Странно было слышать эти слова от царского управителя, который так же, как и Гунро, относился к Ту с явным пренебрежением. Гунро кичилась своим благородным происхождением, которым Паибекаман похвастаться не мог и, как все амбициозные выскочки, демонстрировал свое низкое происхождение, обливая грязью тех, кто стоял ниже него.

— Кроме того, — продолжал Паибекаман, — Банемус имеет право узнать о наших планах, прежде чем мы начнем действовать.

— В последнее время мой брат что-то сильно раскис, как ты, Паис, должен знать, — презрительно бросила Гунро. — Всю свою жизнь он провел в штабе фараона в Нубии и потому предпочитает расходовать свой военный талант на то, что поближе. Когда наш заговор провалился, он полностью потерял к нему интерес. Теперь я с ним редко вижусь. На вашем совещании, Паибекаман, он сказал бы, что все следует оставить как есть.

— А ты что скажешь, Каха? — спросил Гуи, насмешливо поднимая чашу в мою честь. — Ты мог сохранить свою новость в тайне, но вместо этого решил созвать нас. Как считаешь ты? Всех убить?

«Ты страшный человек, — подумал я, глядя в его белое, как соль, лицо. — Твои губы редко произносят то, что читается в твоих глазах. Ты уже знаешь, что я чувствую, какие слова сорвутся с моих губ, и ты уже осудил меня».

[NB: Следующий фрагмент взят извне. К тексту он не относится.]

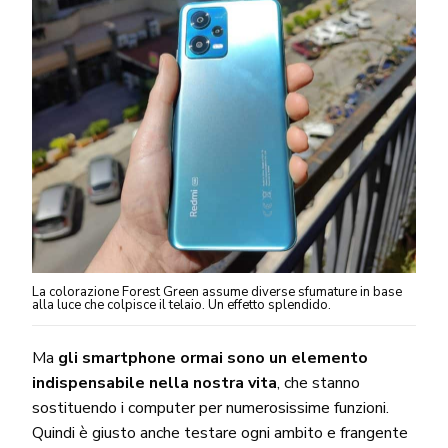
La colorazione Forest Green assume diverse sfumature in base
alla luce che colpisce il telaio. Un effetto splendido.
Ma
gli smartphone ormai sono un elemento
indispensabile nella nostra vita
, che stanno
sostituendo i computer per numerosissime funzioni.
Quindi è giusto anche testare ogni ambito e frangente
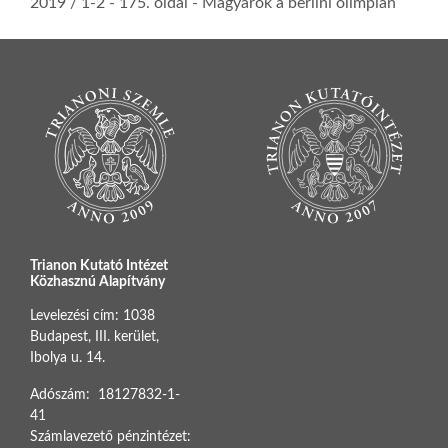
2019 / 1-2
- 175. oldal -
Magyarok a berlini olimpián
Trianon Kutató Intézet
Közhasznú Alapítvány
Levelezési cím: 1038
Budapest, III. kerület,
Ibolya u. 14.
Adószám: 18127832-1-
41
Számlavezető pénzintézet:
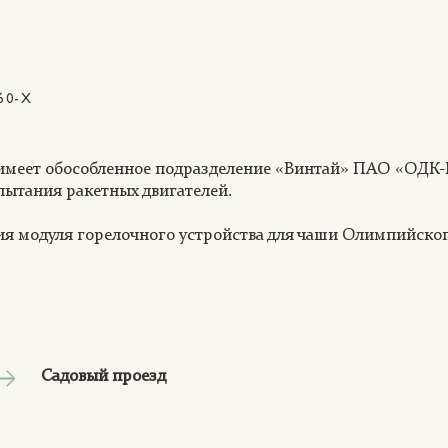
60-Х
3 имеет обособленное подразделение «Винтай» ПАО «ОДК-
спытания ракетных двигателей.
ния модуля горелочного устройства для чаши Олимпийског
Садовый проезд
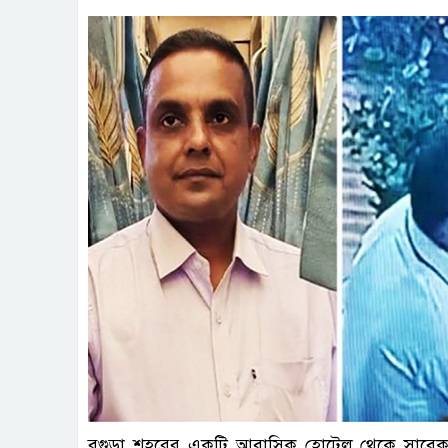
বগুড়া শহরের একটি আবাসিক হোটেল থেকে সাবেক ইউপ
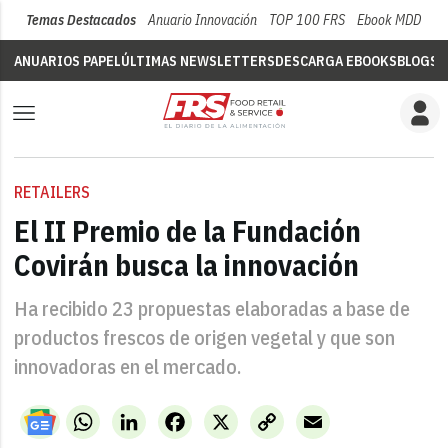
Temas Destacados
Anuario Innovación
TOP 100 FRS
Ebook MDD
Su
ANUARIOS PAPEL
ÚLTIMAS NEWSLETTERS
DESCARGA EBOOKS
BLOGS
V
RETAILERS
El II Premio de la Fundación
Covirán busca la innovación
Ha recibido 23 propuestas elaboradas a base de
productos frescos de origen vegetal y que son
innovadoras en el mercado.
WhatsApp
LinkedIn
Facebook
X
Copy
Email
Link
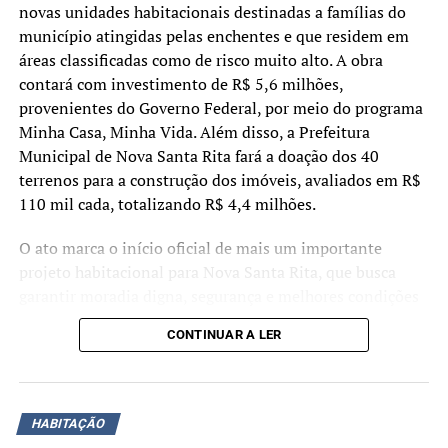
novas unidades habitacionais destinadas a famílias do
Comprovante de Estado Civil dos candidatos (certidão de
município atingidas pelas enchentes e que residem em
nascimento, certidão de casamento com devidas
áreas classificadas como de risco muito alto. A obra
averbações, quando for o caso)
contará com investimento de R$ 5,6 milhões,
provenientes do Governo Federal, por meio do programa
Documento de identificação oficial com foto do
Minha Casa, Minha Vida. Além disso, a Prefeitura
procurador igual ao informado na procuração
Municipal de Nova Santa Rita fará a doação dos 40
terrenos para a construção dos imóveis, avaliados em R$
Atestado/laudo médico assinado por médico(a)
110 mil cada, totalizando R$ 4,4 milhões.
constando o CID-10 para casos de pessoas com
deficiência/microcefalia
O ato marca o início oficial de mais um importante
projeto habitacional para Nova Santa Rita, que busca
Comprovante de recebimento de BPC por integrante do
garantir moradia digna, segurança e melhores condições
grupo familiar emitido pelo INSS
de vida para famílias que sofreram com os impactos dos
CONTINUAR A LER
Comprovante de residência
eventos climáticos registrados nos últimos anos
Registro de denúncia/Boletim de ocorrência, nas
As moradias serão destinadas especificamente a famílias
situações enquadradas na Lei Maria da Penha(Caso tenha
atingidas pelas enchentes que residem em áreas
HABITAÇÃO
sido informado no CadÚnico)
identificadas pelo Mapa de Inundação elaborado pelo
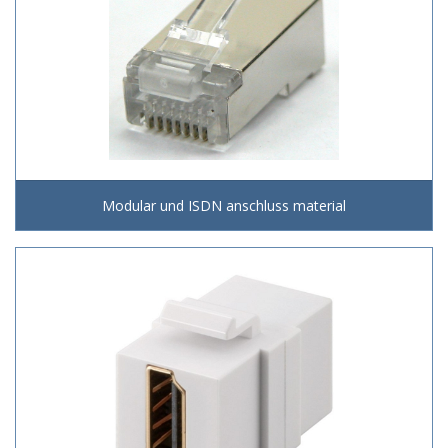
Modular und ISDN anschluss material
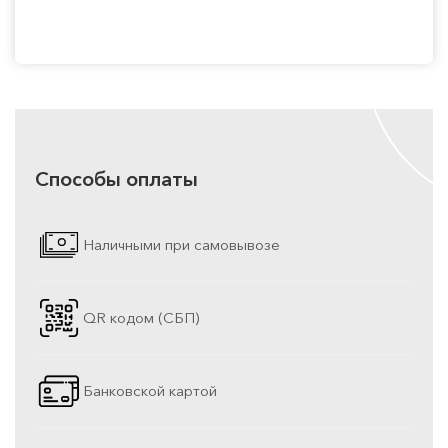
Способы оплаты
Наличными при самовывозе
QR кодом (СБП)
Банковской картой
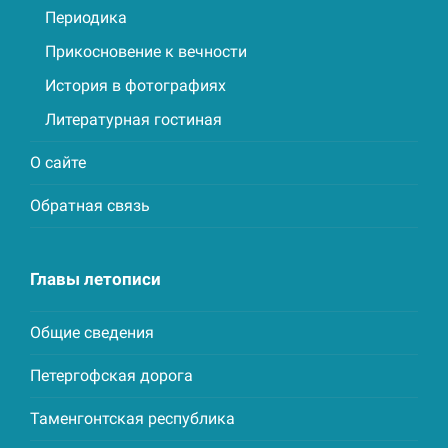
Периодика
Прикосновение к вечности
История в фотографиях
Литературная гостиная
О сайте
Обратная связь
Главы летописи
Общие сведения
Петергофская дорога
Таменгонтская республика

— Я согласен с Паибекаманом, — ответил я. — Убийство фараона нам ничего не даст. Рамзес и так умирает. Что бы ни обнаружил Камен за время своих поисков, для нас это не имеет никакого значения, разве что теперь в семье Мена начнется полный разлад. Ту и так достаточно настрадалась. Пусть себе вымаливает прощение. Камен же виновен лишь в том, что в его жилах течет кровь фараона. Оставьте его в покое!

Гуи поднял белую бровь.

— Беспристрастное и справедливое заключение, — с сарказмом заметил он. — Итак, нам следует сделать выбор, мои бесчестные друзья. Помилование или смертный приговор. Все это как-то возбуждает, вы не находите? Вам нравится вкус власти? Кто из вас решится поверить в то, что на суде никто не станет прислушиваться к крикам Ту? А она будет кричать, можете мне поверить, я знаю ее лучше, чем вы. Если ей дадут говорить, она будет проклинать, разражаться длинными тирадами и потрясать кулаками до тех пор, пока кто-нибудь не обратит на нее внимание. Ибо, хотим мы того или нет, она одна из нас, такая же упрямая, коварная, хитрая и беспринципная. Все это делает ее очень сильной в борьбе за свою жизнь и честь, а Ту, мои дорогие партнеры-цареубийцы, будет бороться до конца. И если мы не уберем ее с дороги, она уж точно найдет способ разделаться с нами.